◆ **What the task requires**:
Across the records below, count every line that contains the string "Games", then report the count alone.

(Pictures paired with source code)
━━━━━━━━
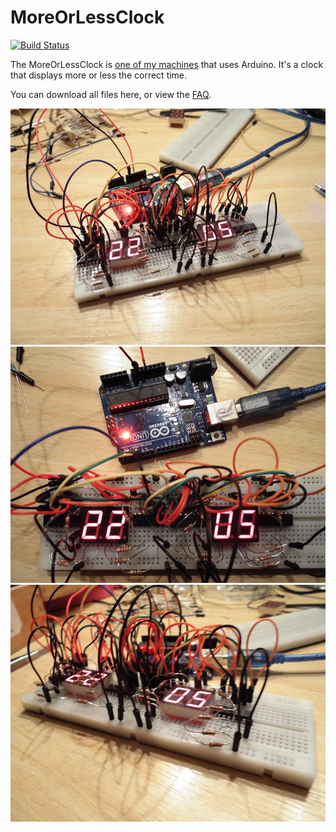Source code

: # MoreOrLessClock

[![Build Status](https://travis-ci.org/richelbilderbeek/MoreOrLessClock.svg?branch=master)](https://travis-ci.org/richelbilderbeek/MoreOrLessClock)

The MoreOrLessClock is [one of my machines](https://github.com/richelbilderbeek/Machines) that uses Arduino.
It's a clock that displays more or less the correct time.

You can download all files here, or view the [FAQ](FAQ.md).


![Prototype from left](MoreOrLessClockPrototypeLeft.jpg)
![Prototype from top](MoreOrLessClockPrototypeTop.jpg)
![Prototype from right](MoreOrLessClockPrototypeRight.jpg)
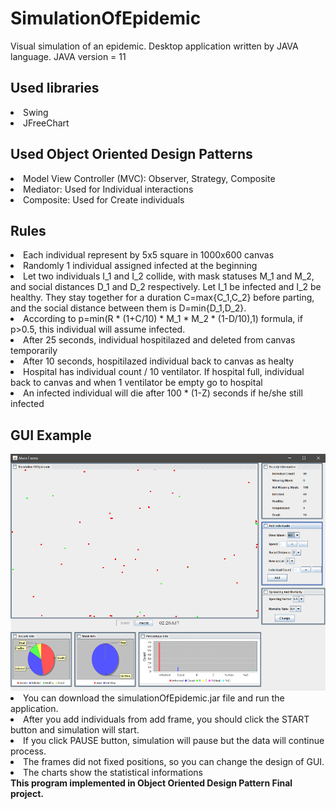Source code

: # SimulationOfEpidemic
Visual simulation of an epidemic. Desktop application  written by JAVA language. JAVA version = 11

<h2> Used libraries </h2>
<li> Swing
<li> JFreeChart

<h2> Used Object Oriented Design Patterns </h2>
<li> Model View Controller (MVC): Observer, Strategy, Composite
<li> Mediator: Used for Individual interactions
<li> Composite: Used for Create individuals

<h2> Rules </h2>
<li> Each individual represent by 5x5 square in 1000x600 canvas
<li> Randomly 1 individual assigned infected at the beginning
<li> Let two individuals I_1 and I_2 collide, with mask statuses M_1 and M_2, and social
distances D_1 and D_2 respectively. Let I_1 be infected and I_2 be healthy. They stay
together for a duration C=max{C_1,C_2} before parting, and the social distance between
them is D=min{D_1,D_2}.
<li> According to p=min(R * (1+C/10) * M_1 * M_2 * (1-D/10),1) formula, if p>0.5, this individual will assume infected.
<li> After 25 seconds, individual hospitilazed and deleted from canvas temporarily
<li> After 10 seconds, hospitilazed individual back to canvas as healty
<li> Hospital has individual count / 10 ventilator. If hospital full, individual back to canvas and when 1 ventilator be empty go to hospital
<li> An infected individual will die after 100 * (1-Z) seconds if he/she still infected
<br>

<h2>GUI Example</h2>
<img src = "https://github.com/emrekavak/SimulationOfEpidemic/blob/main/simulationOfEpidemic.png" >
<li> You can download the simulationOfEpidemic.jar file and run the application. 
<li> After you add individuals from add frame, you should click the START button and simulation will start.
<li> If you click PAUSE button, simulation will pause but the data will continue process.
<li> The frames did not fixed positions, so you can change the design of GUI.
<li> The charts show the statistical informations
<br>
<b> This program implemented in Object Oriented Design Pattern Final project.</b>
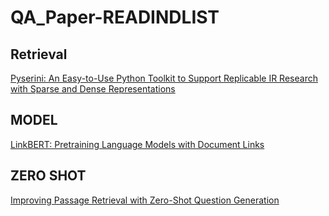 # QA_Paper-READINDLIST
## Retrieval
[Pyserini: An Easy-to-Use Python Toolkit to Support Replicable
IR Research with Sparse and Dense Representations](https://arxiv.org/pdf/2102.10073.pdf)
## MODEL
[LinkBERT: Pretraining Language Models with Document Links](https://arxiv.org/pdf/2203.15827.pdf#page=11&zoom=100,88,702)
## ZERO SHOT 
[Improving Passage Retrieval with Zero-Shot Question Generation](https://arxiv.org/pdf/2204.07496.pdf)
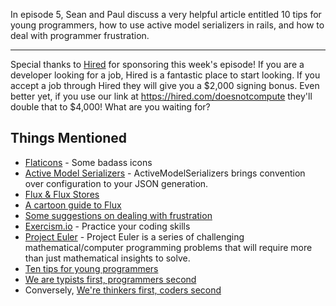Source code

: In episode 5, Sean and Paul discuss a very helpful article entitled 10 tips for young programmers, how to use active model serializers in rails, and how to deal with programmer frustration.

---

Special thanks to [Hired](http://hired.com) for sponsoring this week's episode!  If you are a developer looking for a job, Hired is a fantastic place to start looking. If you accept a job through Hired they will give you a $2,000 signing bonus. Even better yet, if you use our link at https://hired.com/doesnotcompute they'll double that to $4,000! What are you waiting for?

## Things Mentioned

* [Flaticons](http://flaticons.co) - Some badass icons
* [Active Model Serializers](https://github.com/rails-api/active_model_serializers) - ActiveModelSerializers brings convention over configuration to your JSON generation.
* [Flux & Flux Stores](https://facebook.github.io/flux/docs/overview.html#stores)
* [A cartoon guide to Flux](https://code-cartoons.com/a-cartoon-guide-to-flux-6157355ab207)
* [Some suggestions on dealing with frustration](http://programmers.stackexchange.com/a/42940)
* [Exercism.io](http://exercism.io/) - Practice your coding skills
* [Project Euler](https://projecteuler.net/) - Project Euler is a series of challenging mathematical/computer programming problems that will require more than just mathematical insights to solve.
* [Ten tips for young programmers](http://hintjens.com/blog:101)
* [We are typists first, programmers second](http://blog.codinghorror.com/we-are-typists-first-programmers-second/)
* Conversely, [We're thinkers first, coders second](https://lostechies.com/jimmybogard/2008/11/19/programmers-are-not-typists-first/)

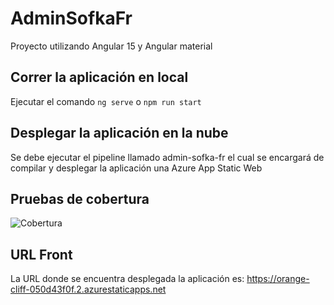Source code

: # AdminSofkaFr

Proyecto utilizando Angular 15 y Angular material

## Correr la aplicación en local

Ejecutar el comando `ng serve` o `npm run start`

## Desplegar la aplicación en la nube

Se debe ejecutar el pipeline llamado admin-sofka-fr el cual se encargará de compilar y desplegar la aplicación una Azure App Static Web

## Pruebas de cobertura

![Cobertura](https://res.cloudinary.com/dn4mmllzs/image/upload/c_pad,b_auto:predominant,fl_preserve_transparency/v1675658844/sofka/Cobertura_Front_quifcm.jpg)

## URL Front

La URL donde se encuentra desplegada la aplicación es: https://orange-cliff-050d43f0f.2.azurestaticapps.net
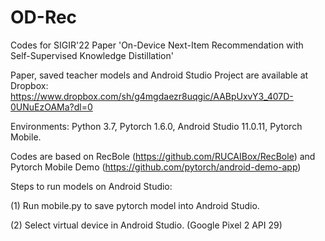 # OD-Rec
Codes for SIGIR'22 Paper 'On-Device Next-Item Recommendation with Self-Supervised Knowledge Distillation'

Paper, saved teacher models and Android Studio Project are available at Dropbox: https://www.dropbox.com/sh/g4mgdaezr8uqgic/AABpUxvY3_407D-0UNuEzOAMa?dl=0

Environments: Python 3.7, Pytorch 1.6.0, Android Studio 11.0.11, Pytorch Mobile.

Codes are based on RecBole (https://github.com/RUCAIBox/RecBole) and Pytorch Mobile Demo (https://github.com/pytorch/android-demo-app)

Steps to run models on Android Studio:

   (1) Run mobile.py to save pytorch model into Android Studio.
   
   (2) Select virtual device in Android Studio. (Google Pixel 2 API 29)
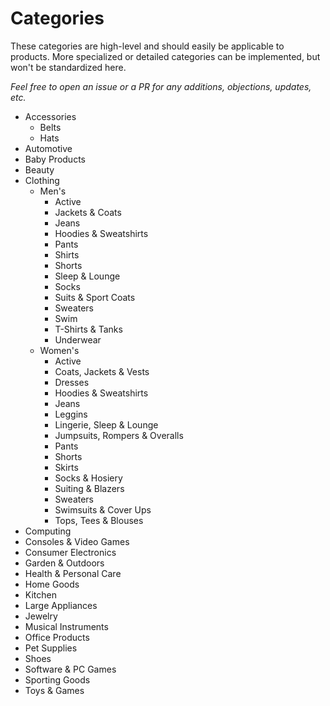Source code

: # Categories

These categories are high-level and should easily be applicable to products. More specialized or detailed categories can be implemented, but won't be standardized here.

*Feel free to open an issue or a PR for any additions, objections, updates, etc.*

* Accessories
  * Belts
  * Hats
* Automotive
* Baby Products
* Beauty
* Clothing
  * Men's
    * Active
    * Jackets & Coats
    * Jeans
    * Hoodies & Sweatshirts
    * Pants
    * Shirts
    * Shorts
    * Sleep & Lounge
    * Socks
    * Suits & Sport Coats
    * Sweaters
    * Swim
    * T-Shirts & Tanks
    * Underwear
  * Women's
    * Active
    * Coats, Jackets & Vests
    * Dresses
    * Hoodies & Sweatshirts
    * Jeans
    * Leggins
    * Lingerie, Sleep & Lounge
    * Jumpsuits, Rompers & Overalls
    * Pants
    * Shorts
    * Skirts
    * Socks & Hosiery
    * Suiting & Blazers
    * Sweaters
    * Swimsuits & Cover Ups
    * Tops, Tees & Blouses
* Computing
* Consoles & Video Games
* Consumer Electronics
* Garden & Outdoors
* Health & Personal Care
* Home Goods
* Kitchen
* Large Appliances
* Jewelry
* Musical Instruments
* Office Products
* Pet Supplies
* Shoes
* Software & PC Games
* Sporting Goods
* Toys & Games
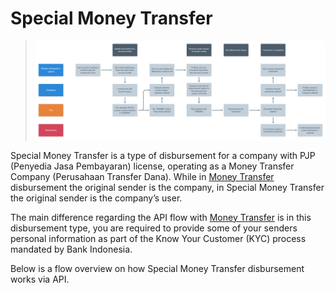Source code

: <div></div>

# Special Money Transfer

<blockquote>
  <a class="spotlight" href="../../images/product-flows/special-money-transfer.png" data-autofit="false">
    <img src="../../images/product-flows/special-money-transfer.png" alt="Special Money Transfer Flowchart">
  </a>
</blockquote>

Special Money Transfer is a type of disbursement for a company with PJP (Penyedia Jasa Pembayaran) license, operating as a Money Transfer Company (Perusahaan Transfer Dana). While in [Money Transfer](#money-transfer) disbursement the original sender is the company, in Special Money Transfer the original sender is the company’s user.

The main difference regarding the API flow with [Money Transfer](#money-transfer) is in this disbursement type, you are required to provide some of your senders personal information as part of the Know Your Customer (KYC) process mandated by Bank Indonesia.

Below is a flow overview on how Special Money Transfer disbursement works via API.
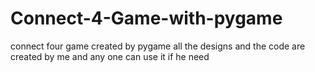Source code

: # Connect-4-Game-with-pygame
connect four game created by pygame all the designs and the code are created by me and any one can use it if he need
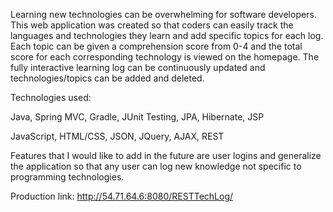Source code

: Learning new technologies can be overwhelming for software developers. This web application was created so that coders can easily track the languages and technologies they learn and add specific topics for each log. Each topic can be given a comprehension score from 0-4 and the total score for each corresponding technology is viewed on the homepage. The fully interactive learning log can be continuously updated and technologies/topics can be added and deleted.

Technologies used:

Java, Spring MVC, Gradle, JUnit Testing, JPA, Hibernate, JSP

JavaScript, HTML/CSS, JSON, JQuery, AJAX, REST

Features that I would like to add in the future are user logins and generalize the application so that any user can log new knowledge not specific to programming technologies.

Production link: http://54.71.64.6:8080/RESTTechLog/

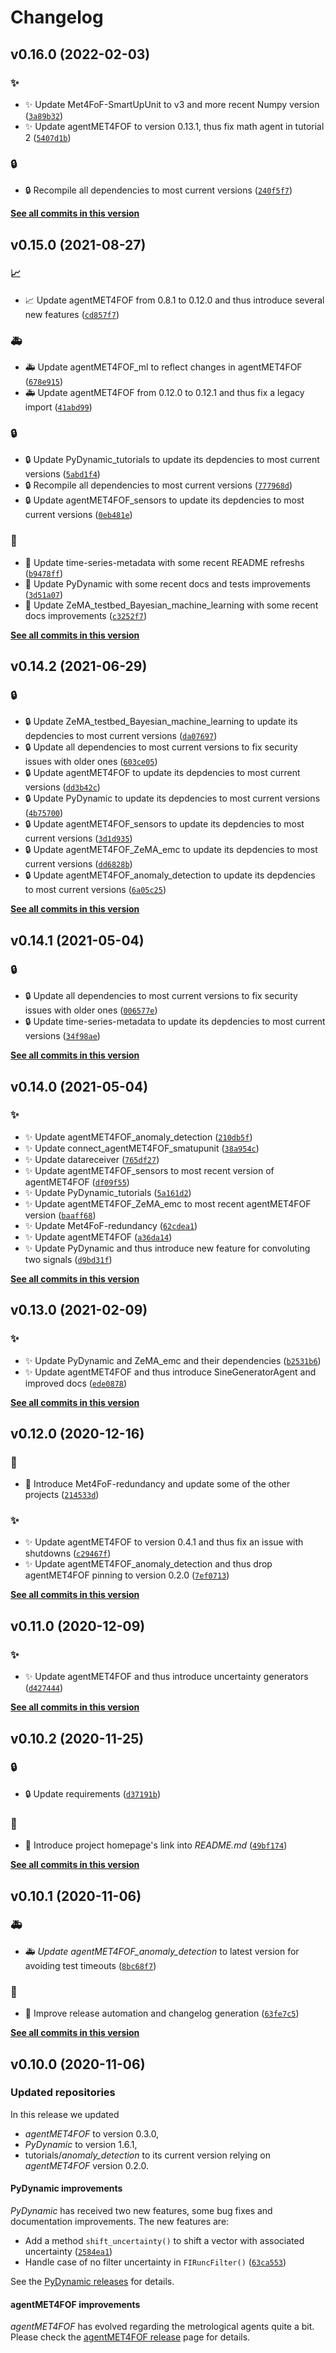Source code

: # Changelog

<!--next-version-placeholder-->

## v0.16.0 (2022-02-03)
### :sparkles:
* :sparkles: Update Met4FoF-SmartUpUnit to v3 and more recent Numpy version  ([`3a89b32`](https://github.com/Met4FoF/Code/commit/3a89b32641bce3520562f36437ef56a0c6163a34))
* :sparkles: Update agentMET4FOF to version 0.13.1, thus fix math agent in tutorial 2  ([`5407d1b`](https://github.com/Met4FoF/Code/commit/5407d1b277388c3b146af313e53512d32e95a0e9))

### :lock:
* :lock: Recompile all dependencies to most current versions  ([`240f5f7`](https://github.com/Met4FoF/Code/commit/240f5f71a380658abfb952ee98673c62bd011b6e))

**[See all commits in this version](https://github.com/Met4FoF/Code/compare/v0.15.0...v0.16.0)**

## v0.15.0 (2021-08-27)
### :chart_with_upwards_trend:
* :chart_with_upwards_trend: Update agentMET4FOF from 0.8.1 to 0.12.0 and thus introduce several new features  ([`cd857f7`](https://github.com/Met4FoF/Code/commit/cd857f7b5a029a53b6c6a12ff210137d44e93e7b))

### :ambulance:
* :ambulance: Update agentMET4FOF_ml to reflect changes in agentMET4FOF  ([`678e915`](https://github.com/Met4FoF/Code/commit/678e91508e442dc6e6a867a6110cf48840fb4933))
* :ambulance: Update agentMET4FOF from 0.12.0 to 0.12.1 and thus fix a legacy import  ([`41abd99`](https://github.com/Met4FoF/Code/commit/41abd991a7da142d81dca163696f83bbdfaf2201))

### :lock:
* :lock: Update PyDynamic_tutorials to update its depdencies to most current versions  ([`5abd1f4`](https://github.com/Met4FoF/Code/commit/5abd1f4afa99bdd2fc0b21d856ef47d26e9b5424))
* :lock: Recompile all dependencies to most current versions  ([`777968d`](https://github.com/Met4FoF/Code/commit/777968dbc19b719e98ed2e27acdcc3204b89832e))
* :lock: Update agentMET4FOF_sensors to update its depdencies to most current versions  ([`0eb481e`](https://github.com/Met4FoF/Code/commit/0eb481ecf99b8583336fbad39663cfbc9f80b09f))

### :speech_balloon:
* :speech_balloon: Update time-series-metadata with some recent README refreshs  ([`b9478ff`](https://github.com/Met4FoF/Code/commit/b9478fff6264ae6beef064acb961642223e1de51))
* :speech_balloon: Update PyDynamic with some recent docs and tests improvements  ([`3d51a07`](https://github.com/Met4FoF/Code/commit/3d51a07b70fdd8916481c238b0fd3ce5bdb447b8))
* :speech_balloon: Update ZeMA_testbed_Bayesian_machine_learning with some recent docs improvements  ([`c3252f7`](https://github.com/Met4FoF/Code/commit/c3252f74bf46996b2eee1dba292e581a03fe0a11))

**[See all commits in this version](https://github.com/Met4FoF/Code/compare/v0.14.2...v0.15.0)**

## v0.14.2 (2021-06-29)
### :lock:
* :lock: Update ZeMA_testbed_Bayesian_machine_learning to update its depdencies to most current versions  ([`da07697`](https://github.com/Met4FoF/Code/commit/da07697aad9db0ad4d9f2d81d3fdcadc16c78d8f))
* :lock: Update all dependencies to most current versions to fix security issues with older ones  ([`603ce05`](https://github.com/Met4FoF/Code/commit/603ce05af3e090d54e4bffceca65f28716df1f97))
* :lock: Update agentMET4FOF to update its depdencies to most current versions  ([`dd3b42c`](https://github.com/Met4FoF/Code/commit/dd3b42c75f135b9552babea736dca7ab22aa7afd))
* :lock: Update PyDynamic to update its depdencies to most current versions  ([`4b75700`](https://github.com/Met4FoF/Code/commit/4b75700e6c5c69d87321bda8a168d9927165f4e8))
* :lock: Update agentMET4FOF_sensors to update its depdencies to most current versions  ([`3d1d935`](https://github.com/Met4FoF/Code/commit/3d1d93586767d0f8c4b8bc965999f8e7d959029f))
* :lock: Update agentMET4FOF_ZeMA_emc to update its depdencies to most current versions  ([`dd6828b`](https://github.com/Met4FoF/Code/commit/dd6828b4f9d2810e8f16a05e9664201b5d5cdcd5))
* :lock: Update agentMET4FOF_anomaly_detection to update its depdencies to most current versions  ([`6a05c25`](https://github.com/Met4FoF/Code/commit/6a05c251f29fdd62557e151367a718a5ddcc80dd))

**[See all commits in this version](https://github.com/Met4FoF/Code/compare/v0.14.1...v0.14.2)**

## v0.14.1 (2021-05-04)
### :lock:
* :lock: Update all dependencies to most current versions to fix security issues with older ones  ([`006577e`](https://github.com/Met4FoF/Code/commit/006577e6320a37e4402528379e0e739b8b126741))
* :lock: Update time-series-metadata to update its depdencies to most current versions  ([`34f98ae`](https://github.com/Met4FoF/Code/commit/34f98aee0e66e3e90682977ce88b633e32a8fcd0))

**[See all commits in this version](https://github.com/Met4FoF/Code/compare/v0.14.0...v0.14.1)**

## v0.14.0 (2021-05-04)
### :sparkles:
* :sparkles: Update agentMET4FOF_anomaly_detection  ([`210db5f`](https://github.com/Met4FoF/Code/commit/210db5fc5d3cfb127b1423e45e87b3864959076d))
* :sparkles: Update connect_agentMET4FOF_smatupunit  ([`38a954c`](https://github.com/Met4FoF/Code/commit/38a954c2b69897c5ec42f130cbfa187ad8940534))
* :sparkles: Update datareceiver  ([`765df27`](https://github.com/Met4FoF/Code/commit/765df27b137d7742a4abfa9e97396356ffc539af))
* :sparkles: Update agentMET4FOF_sensors to most recent version of agentMET4FOF  ([`df09f55`](https://github.com/Met4FoF/Code/commit/df09f55624bb26d3178d6234480effecb8d7f274))
* :sparkles: Update PyDynamic_tutorials  ([`5a161d2`](https://github.com/Met4FoF/Code/commit/5a161d2b37c524c6b9f0b6c32ea6ea87f5d81a5f))
* :sparkles: Update agentMET4FOF_ZeMA_emc to most recent agentMET4FOF version  ([`baaff68`](https://github.com/Met4FoF/Code/commit/baaff684de965b57efecab550a92db8012ce1773))
* :sparkles: Update Met4FoF-redundancy  ([`62cdea1`](https://github.com/Met4FoF/Code/commit/62cdea1d69c153c00e48f09c2d47b588b19beec4))
* :sparkles: Update agentMET4FOF  ([`a36da14`](https://github.com/Met4FoF/Code/commit/a36da145df640ced3fb0c94fb2b3f0229e1fbbe2))
* :sparkles: Update PyDynamic and thus introduce new feature for convoluting two signals  ([`d9bd31f`](https://github.com/Met4FoF/Code/commit/d9bd31f00472775eb9a0d19bbe9239e7cee17c8f))

**[See all commits in this version](https://github.com/Met4FoF/Code/compare/v0.13.0...v0.14.0)**

## v0.13.0 (2021-02-09)
### :sparkles:
* :sparkles: Update PyDynamic and ZeMA_emc and their dependencies  ([`b2531b6`](https://github.com/Met4FoF/Code/commit/b2531b66768be21f778bf99fe672e0a977861185))
* :sparkles: Update agentMET4FOF and thus introduce SineGeneratorAgent and improved docs  ([`ede0878`](https://github.com/Met4FoF/Code/commit/ede08789193e705b48f542eaae89c4d7e54b0bda))

**[See all commits in this version](https://github.com/Met4FoF/Code/compare/v0.12.0...v0.13.0)**

## v0.12.0 (2020-12-16)
### :egg:

* :egg: Introduce Met4FoF-redundancy and update some of the other projects ([`214533d`](https://github.com/Met4FoF/Code/commit/214533dca90afd4c0c5e4e7dec76294a83704ed6))

### :sparkles: 

* :sparkles: Update agentMET4FOF to version 0.4.1 and thus fix an issue with shutdowns ([`c29467f`](https://github.com/Met4FoF/Code/commit/c29467ff93e1ba967cc6173abee27ed4d3bf4896))
* :sparkles: Update agentMET4FOF_anomaly_detection and thus drop agentMET4FOF pinning to version 0.2.0 ([`7ef0713`](https://github.com/Met4FoF/Code/commit/7ef0713ab6555c1552eb62f6dcf2a8e62f83530a))


**[See all commits in this version](https://github.com/Met4FoF/Code/compare/v0.11.0...v0.12.0)**

## v0.11.0 (2020-12-09)
### :sparkles:
* :sparkles: Update agentMET4FOF and thus introduce uncertainty generators  ([`d427444`](https://github.com/Met4FoF/Code/commit/d42744425d83c8bb20933968f9bf6bb764725574))

**[See all commits in this version](https://github.com/Met4FoF/Code/compare/v0.10.2...v0.11.0)**

## v0.10.2 (2020-11-25)
### :lock:
* :lock: Update requirements  ([`d37191b`](https://github.com/Met4FoF/Code/commit/d37191bdbcaa5cd3e58435b0bc776300068c78c6))

### :speech_balloon:
* :speech_balloon: Introduce project homepage's link into _README.md_  ([`49bf174`](https://github.com/Met4FoF/Code/commit/49bf174990476e34f6a1e4446a5bb361fa54d614))

**[See all commits in this version](https://github.com/Met4FoF/Code/compare/v0.10.1...v0.10.2)**

## v0.10.1 (2020-11-06)
### :ambulance:
* :ambulance: _Update agentMET4FOF_anomaly_detection_ to latest version for avoiding test timeouts ([`8bc68f7`](https://github.com/Met4FoF/Code/commit/8bc68f7ccd09e7b570a3afd74a4ef59d583e953f))

### :robot:
* :robot: Improve release automation and changelog generation  ([`63fe7c5`](https://github.com/Met4FoF/Code/commit/63fe7c567ff7405584874222388f37a81706d0ef))

**[See all commits in this version](https://github.com/Met4FoF/Code/compare/v0.10.0...v0.10.1)**

## v0.10.0 (2020-11-06)

### Updated repositories

In this release we updated

- _agentMET4FOF_ to version 0.3.0,
- _PyDynamic_ to version 1.6.1,
- tutorials/_anomaly_detection_ to its current version relying on _agentMET4FOF_ version 0.2.0.

#### PyDynamic improvements

_PyDynamic_ has received two new features, some bug fixes and documentation improvements. The new features are:

* Add a method `shift_uncertainty()` to shift a vector with associated uncertainty ([`2584ea1`](https://github.com/Met4FoF/Code/commit/2584ea1fffb828cec726434bf669738ed5c5d034))
* Handle case of no filter uncertainty in `FIRuncFilter()` ([`63ca553`](https://github.com/Met4FoF/Code/commit/63ca553170453870b9113e7fbbb6d9262fd7414e))

See the [PyDynamic releases](https://github.com/PTB-PSt1/PyDynamic/releases) for details.

#### agentMET4FOF improvements

_agentMET4FOF_ has evolved regarding the metrological agents quite a bit. Please check the [agentMET4FOF release](https://github.com/bangxiangyong/agentMET4FOF/releases/) page for details.
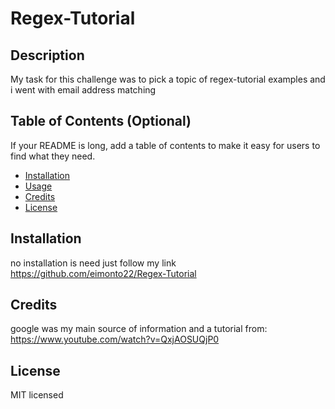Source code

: # Regex-Tutorial

## Description
My task for this challenge was to pick a topic of regex-tutorial examples and i went with email address matching

## Table of Contents (Optional)

If your README is long, add a table of contents to make it easy for users to find what they need.

- [Installation](#installation)
- [Usage](#usage)
- [Credits](#credits)
- [License](#license)

## Installation

no installation is need just follow my link https://github.com/eimonto22/Regex-Tutorial


## Credits
google was my main source of information and a tutorial from: https://www.youtube.com/watch?v=QxjAOSUQjP0

## License
MIT licensed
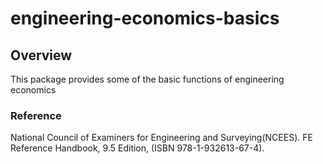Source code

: 
# engineering-economics-basics

## Overview

This package provides some of the basic functions of engineering economics

### Reference

National Council of Examiners for Engineering and Surveying(NCEES). FE Reference Handbook, 9.5 Edition, (ISBN 978-1-932613-67-4).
━━━━━━━━
◆ **Task response**:
3